The second stage is where candidate solutions are produced. This stage can be quite time-consuming, so it is only run on analyst request. The stage produces an imaginary grid over the potential start and end positions for each straight leg. The algortihm then looks at the possible straight courses between combinations of these points. An optimisation algorithm reduces the number of permutations that need to be considered. The optimisation algorithm also discards solutions that, whilst mathematically optimal, do not represent achievable successive courses (due to simple speed/time calculations).
The following screenshot shows a TMA scenario using simulated data. The ownship track is shown in Blue, the truth target track is shown in Red, and the generated solution is shown in Yellow. The range error between truth and generated track is shown in the Range vs Time Plot at the foot of the image. The scenario is particularly challenging, given that there are more target manoeuvres than ownship manoeuvres, the target is quite distant, and the bearing rates are relatively low.
SATC scenarios are managed from within the Maintain Contributions view within Debrief. This view opens automatically when a new scenario is created.
The following sections describe the three parts of the Maintain Contributions View
Preferences. This panel provides overall control of the scenario.
Auto-Recalc of Constraints
This toggle button tells SATC whether it should recalculate the constraints each time a contribution is changed
Actually calculating the solution can take up to several minutes, so the overall solution is only calculated when this button is pressed
Used to indicate which of the three precision levels are required in solution generation.
Analyst Contributions. This contains a list of the contributions provided by the analyst. For each contribution, this data is present:
Each contribution is presented inside it's own screen object. The contribution name is provided at the top-left of this block
Some contributions have hard constraints. In the earlier screenshot you can see that the Speed Forecast has hard constraints of 5-15 knots. No solution will go outside these bounds.
Where an estimate is provided, it is shown here. For the Speed Forecast in the earlier screenshot, you can see that an estimate of 13 knots has been provided. So, solutions will be favoured if they have a target speed nearer to 13 knots.
The weighting is a way of the analyst tuning the TMA process. Higher weightings figure more strongly in the generated solutions.
Use this to delete a contribution. It will also disappear from the Layer Manager.

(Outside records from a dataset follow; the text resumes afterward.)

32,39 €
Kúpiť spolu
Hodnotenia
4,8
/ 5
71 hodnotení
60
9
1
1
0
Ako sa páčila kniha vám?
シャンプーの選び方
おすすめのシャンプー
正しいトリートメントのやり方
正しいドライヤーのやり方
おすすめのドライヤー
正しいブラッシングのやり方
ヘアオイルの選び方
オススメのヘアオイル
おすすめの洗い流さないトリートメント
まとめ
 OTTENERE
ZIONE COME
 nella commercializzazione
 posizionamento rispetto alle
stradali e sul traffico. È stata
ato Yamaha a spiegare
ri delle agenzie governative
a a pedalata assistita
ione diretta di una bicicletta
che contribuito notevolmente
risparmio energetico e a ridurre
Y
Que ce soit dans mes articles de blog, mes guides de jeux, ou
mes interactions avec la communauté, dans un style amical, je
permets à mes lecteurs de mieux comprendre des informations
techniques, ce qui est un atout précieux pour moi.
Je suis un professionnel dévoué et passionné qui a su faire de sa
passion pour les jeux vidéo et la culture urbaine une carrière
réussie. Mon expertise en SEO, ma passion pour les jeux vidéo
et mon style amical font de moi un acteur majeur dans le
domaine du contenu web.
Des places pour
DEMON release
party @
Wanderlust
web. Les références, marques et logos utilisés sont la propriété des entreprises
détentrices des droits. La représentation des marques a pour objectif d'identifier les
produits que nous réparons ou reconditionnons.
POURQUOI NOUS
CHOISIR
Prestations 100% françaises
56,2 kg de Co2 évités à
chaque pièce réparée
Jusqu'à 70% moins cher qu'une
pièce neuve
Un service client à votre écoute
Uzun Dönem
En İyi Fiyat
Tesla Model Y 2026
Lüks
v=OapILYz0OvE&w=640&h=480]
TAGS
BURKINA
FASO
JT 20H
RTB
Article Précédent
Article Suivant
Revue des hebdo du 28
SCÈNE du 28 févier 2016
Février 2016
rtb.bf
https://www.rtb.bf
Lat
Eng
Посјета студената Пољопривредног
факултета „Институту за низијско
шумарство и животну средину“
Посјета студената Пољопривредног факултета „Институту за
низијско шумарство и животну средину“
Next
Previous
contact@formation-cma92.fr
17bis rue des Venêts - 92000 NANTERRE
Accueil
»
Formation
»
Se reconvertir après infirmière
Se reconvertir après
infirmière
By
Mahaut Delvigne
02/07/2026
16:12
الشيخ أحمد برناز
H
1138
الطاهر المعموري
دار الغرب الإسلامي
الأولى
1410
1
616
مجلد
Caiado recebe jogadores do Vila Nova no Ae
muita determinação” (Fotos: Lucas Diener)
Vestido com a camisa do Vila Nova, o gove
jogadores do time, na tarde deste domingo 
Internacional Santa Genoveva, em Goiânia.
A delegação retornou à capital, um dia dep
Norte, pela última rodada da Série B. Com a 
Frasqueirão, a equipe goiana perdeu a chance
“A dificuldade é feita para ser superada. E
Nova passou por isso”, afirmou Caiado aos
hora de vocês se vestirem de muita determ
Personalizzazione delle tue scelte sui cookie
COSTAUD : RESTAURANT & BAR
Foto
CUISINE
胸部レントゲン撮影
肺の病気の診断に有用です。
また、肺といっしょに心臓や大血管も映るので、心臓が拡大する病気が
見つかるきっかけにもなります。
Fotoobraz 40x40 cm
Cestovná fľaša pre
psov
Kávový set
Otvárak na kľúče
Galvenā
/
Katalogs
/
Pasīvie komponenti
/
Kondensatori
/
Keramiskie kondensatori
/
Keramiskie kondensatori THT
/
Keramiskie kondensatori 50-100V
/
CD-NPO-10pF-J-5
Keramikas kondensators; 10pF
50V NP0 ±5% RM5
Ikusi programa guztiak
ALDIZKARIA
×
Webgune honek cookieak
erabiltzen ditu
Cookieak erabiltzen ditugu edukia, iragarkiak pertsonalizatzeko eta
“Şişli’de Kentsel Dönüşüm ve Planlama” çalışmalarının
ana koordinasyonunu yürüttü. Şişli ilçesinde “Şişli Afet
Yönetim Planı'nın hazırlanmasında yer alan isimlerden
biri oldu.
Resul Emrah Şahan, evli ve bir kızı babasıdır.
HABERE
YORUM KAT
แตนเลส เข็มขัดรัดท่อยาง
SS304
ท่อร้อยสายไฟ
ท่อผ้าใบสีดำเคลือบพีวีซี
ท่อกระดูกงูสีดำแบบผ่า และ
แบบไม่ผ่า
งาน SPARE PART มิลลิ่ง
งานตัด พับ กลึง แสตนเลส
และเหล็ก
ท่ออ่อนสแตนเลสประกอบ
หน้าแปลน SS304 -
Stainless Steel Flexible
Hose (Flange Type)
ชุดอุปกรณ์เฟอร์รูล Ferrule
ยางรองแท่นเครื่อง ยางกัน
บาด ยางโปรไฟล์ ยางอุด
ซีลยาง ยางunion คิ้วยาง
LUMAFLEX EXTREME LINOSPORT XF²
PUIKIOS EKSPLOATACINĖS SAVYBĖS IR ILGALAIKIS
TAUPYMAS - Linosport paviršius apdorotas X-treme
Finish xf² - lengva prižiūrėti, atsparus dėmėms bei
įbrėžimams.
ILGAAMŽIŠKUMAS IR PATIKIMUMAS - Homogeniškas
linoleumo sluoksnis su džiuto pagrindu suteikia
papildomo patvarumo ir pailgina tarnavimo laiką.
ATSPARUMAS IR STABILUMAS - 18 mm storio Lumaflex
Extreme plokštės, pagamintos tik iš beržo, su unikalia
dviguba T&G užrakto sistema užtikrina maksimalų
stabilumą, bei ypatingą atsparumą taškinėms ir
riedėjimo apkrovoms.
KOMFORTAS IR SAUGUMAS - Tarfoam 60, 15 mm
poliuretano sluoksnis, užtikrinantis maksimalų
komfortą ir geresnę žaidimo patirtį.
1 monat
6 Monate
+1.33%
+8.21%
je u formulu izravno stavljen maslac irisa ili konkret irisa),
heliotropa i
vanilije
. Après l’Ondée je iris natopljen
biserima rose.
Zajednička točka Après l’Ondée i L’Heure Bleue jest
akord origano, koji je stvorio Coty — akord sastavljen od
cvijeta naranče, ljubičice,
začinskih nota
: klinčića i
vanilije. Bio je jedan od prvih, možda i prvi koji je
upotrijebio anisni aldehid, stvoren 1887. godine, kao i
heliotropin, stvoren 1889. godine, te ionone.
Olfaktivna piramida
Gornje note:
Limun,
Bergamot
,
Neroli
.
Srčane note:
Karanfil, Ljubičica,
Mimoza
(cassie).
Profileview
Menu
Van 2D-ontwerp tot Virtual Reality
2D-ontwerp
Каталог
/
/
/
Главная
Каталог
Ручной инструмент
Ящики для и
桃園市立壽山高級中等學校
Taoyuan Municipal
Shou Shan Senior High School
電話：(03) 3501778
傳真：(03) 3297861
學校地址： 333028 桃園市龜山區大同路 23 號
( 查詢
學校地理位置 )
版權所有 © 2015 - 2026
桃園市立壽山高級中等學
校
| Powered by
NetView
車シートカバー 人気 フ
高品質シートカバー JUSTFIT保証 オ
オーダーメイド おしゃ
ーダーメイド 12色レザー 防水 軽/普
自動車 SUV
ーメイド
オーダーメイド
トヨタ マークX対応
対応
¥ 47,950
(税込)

Performance. The performance graph is an indication of progress of the SATC algorithm, as a series of states along the whole solution. For each timed state object the graph shows one or more bars. A bar is shown for each contribution that is capable of calculating solution error - with some error scores shown per state (such as for Bearing Measurement Contribution) or an error shown for a whole leg (such as for an estimated leg speed). The error shown is normalised to a zero-one value within the allowable min/max range (or bearing error for bearing data), then scaled according to the weighting value for that contribution.
Analysis support. In the toolbar for the Maintain Contributions view is a button to export a summary of the scenario to the clipboard in CSV format. This format includes a series of x,y, date-time, course, speed ownship state measurements, followed by a series of time-stamped bearings. The X/Y and date-time have been made relative to an arbitrary location to hide any potentially sensitive data. Access to the data eases the task of externally analysing the scenario.